CAP 6938-02, Visual Simulation
Due: Wed. Feb 5, midnight
In this assignment you are required to create 3D texture-mapped models from a single image using the method described in "Single View Metrology," by Criminisi, Reid, and Zisserman, ICCV 99.
See also their IJCV paper: "Single View Metrology," by Criminisi, Reid, and Zisserman, IJCV 2001.You should follow the following steps:
If you take your own pictures for this assignment, then you should use high resolution (e.g. 800x800, or higher) images or scans of at least two different scenes. You are also required to perform experimentations on at least a sketch or painting. Images might be from outdoors (buildings) or indoor (office). You might also want to consider aerial photographs of of a city (more occlusion may occur in this case, requiring some extrapolations of textures or geometry). The images need not be in color. Be sure to choose images that accurately model perspective projection without fisheye distortions. You'll want to choose images that are complex enough to create an interesting model.
Choose a scene coordinate frame by defining lines in the scene that are parallel to the X, Y, and Z axis. For each axis, digitize more than two lines parallel to that axis. The intersection of these lines in the image defines the corresponding vanishing point.
To compute vanishing points, choose line segments that are as long as possible and far apart in the image. Use high resolution images, and implement a zoom feature to specify line endpoints with sub-pixel accuracy. A small number of "good" lines is probably better than many inaccurate lines. You will save quite a bit of time by adding a "save" feature to your program so that you don't have to recalculate vanishing points every time you load an image. You could write them out in a simple ASCII file format of your own design, for example.
To avoid affine distortions in your model, you will need to set the scale parameters as described in lecture and in the paper by Criminisi et al. One way of doing this is to measure, in 3-D, when you shoot the picture, the positions of 4 points on the reference plane and one point off of that plane. The 4 reference plane points and their image projections define a 3x3 matrix H that maps u-v points to X-Y positions on the plane. The fifth point determines the scale factor alpha off of the plane, as described in lecture and in the paper. Alternatively, you can specify H and alpha without physical measurement by identifying a regular structure such as a cube and choosing its dimensions to be unit lengths. This latter approach is necessary for paintings and other scenes in which physical measurements are not feasible.

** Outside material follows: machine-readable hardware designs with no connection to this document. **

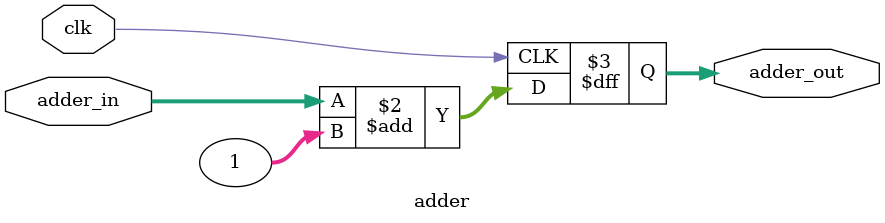
<source format=v>
`timescale 1ns / 1ps
module adder#(
				parameter BUS_WIDTH = 32
				)(
				input clk,
				input [BUS_WIDTH-1:0] adder_in,
				output reg [BUS_WIDTH-1:0] adder_out
				);
	
	always @(posedge clk)
   begin
	 adder_out <= adder_in + 1;
	end

endmodule

</source>
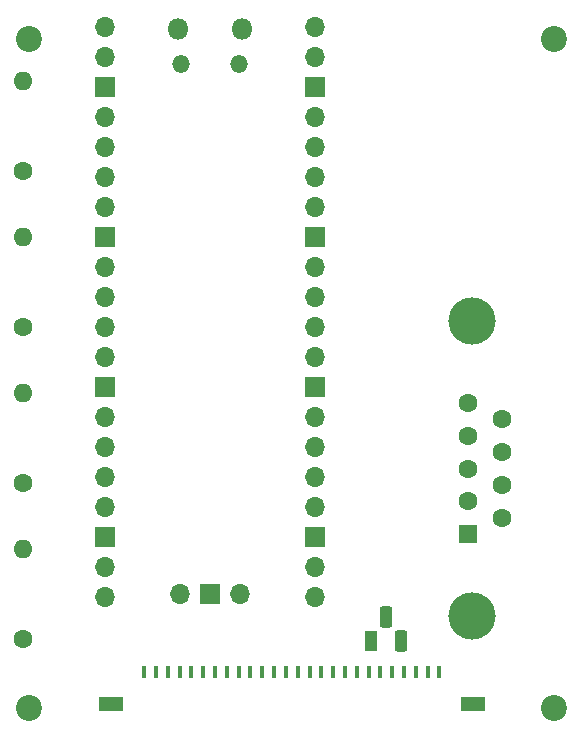
<source format=gbr>
%TF.GenerationSoftware,KiCad,Pcbnew,(6.0.10)*%
%TF.CreationDate,2023-01-29T19:44:21-08:00*%
%TF.ProjectId,DecentXE-to-USB,44656365-6e74-4584-952d-746f2d555342,rev?*%
%TF.SameCoordinates,Original*%
%TF.FileFunction,Soldermask,Bot*%
%TF.FilePolarity,Negative*%
%FSLAX46Y46*%
G04 Gerber Fmt 4.6, Leading zero omitted, Abs format (unit mm)*
G04 Created by KiCad (PCBNEW (6.0.10)) date 2023-01-29 19:44:21*
%MOMM*%
%LPD*%
G01*
G04 APERTURE LIST*
G04 Aperture macros list*
%AMRoundRect*
0 Rectangle with rounded corners*
0 $1 Rounding radius*
0 $2 $3 $4 $5 $6 $7 $8 $9 X,Y pos of 4 corners*
0 Add a 4 corners polygon primitive as box body*
4,1,4,$2,$3,$4,$5,$6,$7,$8,$9,$2,$3,0*
0 Add four circle primitives for the rounded corners*
1,1,$1+$1,$2,$3*
1,1,$1+$1,$4,$5*
1,1,$1+$1,$6,$7*
1,1,$1+$1,$8,$9*
0 Add four rect primitives between the rounded corners*
20,1,$1+$1,$2,$3,$4,$5,0*
20,1,$1+$1,$4,$5,$6,$7,0*
20,1,$1+$1,$6,$7,$8,$9,0*
20,1,$1+$1,$8,$9,$2,$3,0*%
G04 Aperture macros list end*
%ADD10C,2.200000*%
%ADD11C,1.600000*%
%ADD12O,1.600000X1.600000*%
%ADD13R,1.100000X1.800000*%
%ADD14RoundRect,0.275000X-0.275000X-0.625000X0.275000X-0.625000X0.275000X0.625000X-0.275000X0.625000X0*%
%ADD15O,1.700000X1.700000*%
%ADD16R,1.700000X1.700000*%
%ADD17O,1.500000X1.500000*%
%ADD18O,1.800000X1.800000*%
%ADD19C,4.000000*%
%ADD20R,1.600000X1.600000*%
%ADD21R,0.400000X1.000000*%
%ADD22R,2.000000X1.300000*%
G04 APERTURE END LIST*
D10*
%TO.C,REF\u002A\u002A*%
X15748000Y-75692000D03*
%TD*%
%TO.C,REF\u002A\u002A*%
X60198000Y-75692000D03*
%TD*%
%TO.C,REF\u002A\u002A*%
X15748000Y-19050000D03*
%TD*%
%TO.C,REF\u002A\u002A*%
X60198000Y-19050000D03*
%TD*%
D11*
%TO.C,R1*%
X15240000Y-30226000D03*
D12*
X15240000Y-22606000D03*
%TD*%
D11*
%TO.C,R4*%
X15240000Y-69850000D03*
D12*
X15240000Y-62230000D03*
%TD*%
D13*
%TO.C,Q1*%
X44704000Y-69996000D03*
D14*
X45974000Y-67926000D03*
X47244000Y-69996000D03*
%TD*%
D15*
%TO.C,U1*%
X33577000Y-66043000D03*
D16*
X31037000Y-66043000D03*
D15*
X28497000Y-66043000D03*
X39927000Y-18013000D03*
X39927000Y-20553000D03*
D16*
X39927000Y-23093000D03*
D15*
X39927000Y-25633000D03*
X39927000Y-28173000D03*
X39927000Y-30713000D03*
X39927000Y-33253000D03*
D16*
X39927000Y-35793000D03*
D15*
X39927000Y-38333000D03*
X39927000Y-40873000D03*
X39927000Y-43413000D03*
X39927000Y-45953000D03*
D16*
X39927000Y-48493000D03*
D15*
X39927000Y-51033000D03*
X39927000Y-53573000D03*
X39927000Y-56113000D03*
X39927000Y-58653000D03*
D16*
X39927000Y-61193000D03*
D15*
X39927000Y-63733000D03*
X39927000Y-66273000D03*
X22147000Y-66273000D03*
X22147000Y-63733000D03*
D16*
X22147000Y-61193000D03*
D15*
X22147000Y-58653000D03*
X22147000Y-56113000D03*
X22147000Y-53573000D03*
X22147000Y-51033000D03*
D16*
X22147000Y-48493000D03*
D15*
X22147000Y-45953000D03*
X22147000Y-43413000D03*
X22147000Y-40873000D03*
X22147000Y-38333000D03*
D16*
X22147000Y-35793000D03*
D15*
X22147000Y-33253000D03*
X22147000Y-30713000D03*
X22147000Y-28173000D03*
X22147000Y-25633000D03*
D16*
X22147000Y-23093000D03*
D15*
X22147000Y-20553000D03*
X22147000Y-18013000D03*
D17*
X33462000Y-21173000D03*
D18*
X33762000Y-18143000D03*
D17*
X28612000Y-21173000D03*
D18*
X28312000Y-18143000D03*
%TD*%
D11*
%TO.C,R2*%
X15240000Y-43434000D03*
D12*
X15240000Y-35814000D03*
%TD*%
D19*
%TO.C,J2*%
X53214669Y-42882000D03*
X53214669Y-67882000D03*
D20*
X52914669Y-60922000D03*
D11*
X52914669Y-58152000D03*
X52914669Y-55382000D03*
X52914669Y-52612000D03*
X52914669Y-49842000D03*
X55754669Y-59537000D03*
X55754669Y-56767000D03*
X55754669Y-53997000D03*
X55754669Y-51227000D03*
%TD*%
%TO.C,R3*%
X15240000Y-56642000D03*
D12*
X15240000Y-49022000D03*
%TD*%
D21*
%TO.C,J1*%
X50473000Y-72630000D03*
X49473000Y-72630000D03*
X48473000Y-72630000D03*
X47473000Y-72630000D03*
X46473000Y-72630000D03*
X45473000Y-72630000D03*
X44473000Y-72630000D03*
X43473000Y-72630000D03*
X42473000Y-72630000D03*
X41473000Y-72630000D03*
X40473000Y-72630000D03*
X39473000Y-72630000D03*
X38473000Y-72630000D03*
X37473000Y-72630000D03*
X36473000Y-72630000D03*
X35473000Y-72630000D03*
X34473000Y-72630000D03*
X33473000Y-72630000D03*
X32473000Y-72630000D03*
X31473000Y-72630000D03*
X30473000Y-72630000D03*
X29473000Y-72630000D03*
X28473000Y-72630000D03*
X27473000Y-72630000D03*
X26473000Y-72630000D03*
X25473000Y-72630000D03*
D22*
X22673000Y-75330000D03*
X53273000Y-75330000D03*
%TD*%
M02*

</source>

The paper provides two different approaches for computing distances: in-plane measurements and out-of-plane measurements. You can combine these techniques to increase the power of the technique. For instance, once you have computed the height of one point X off of the reference plane P, you can compute the coordinates of any other point on the plane through X that is parallel to P. By choosing more than one reference plane, you can make even more measurements. Be creative and describe what you did to make measurements in your web page.
Use the points you have measured to define several planar patches in the scene. Note that even though your measurements may be in horizontal or vertical directions, you can include planes that are slanted, such as a roof.
The last step is to compute texture maps for each of these patches. If the patch is a rectangle in the scene, e.g., a wall or door, all that is needed is to warp the quadrilateral image region into a rectangular texture image, using planar projective transformation. It is best to choose the width and height of the texture image to be the about the same as that of the original quadrilateral, to avoid loss of resolution. If the warp you perform scales down the image significantly along any direction, then you might find that bilinear interpolation does not filter sufficiently, and aliasing results. There are more elegant solutions, but a simple fix is to warp to a larger rectangle using a bilinear filter, and then filter that down to the desired size.
If the patch is a non-rectangular region such as the outline of a person, you will need to perform the following steps: (1) define a quadrilateral in the image containing the region you want, (2) warp this into a rectangular texture image, as before, and (3) edit the texture image and mark out "transparent" pixels by hand using image editing software. You could choose a distinctive color or pixel value as a flag to indicate transparency.
For each image create a VRML model (see documentation below). You should include two versions of the VRML model, one with the camera position shown and one without. The version without the camera will be easier to browse with the VRML viewer (because you can rotate about the center of the scene, not the scene + camera). Here are some commented sample VRML files:
Standing man with transparent pixels
And here are the two texture files required forthe floor and the standing guy.
You can use any text editor to read the contents of the VRML file. Make sure you install a vrml browser (e.g. CosmoPlayer) before running this vrml file.
You should also translate/rotate the model so that the initial view is similar to the input image, based on your knowledge of the camera position.I will give you the web site where you should upload your source codes and executables.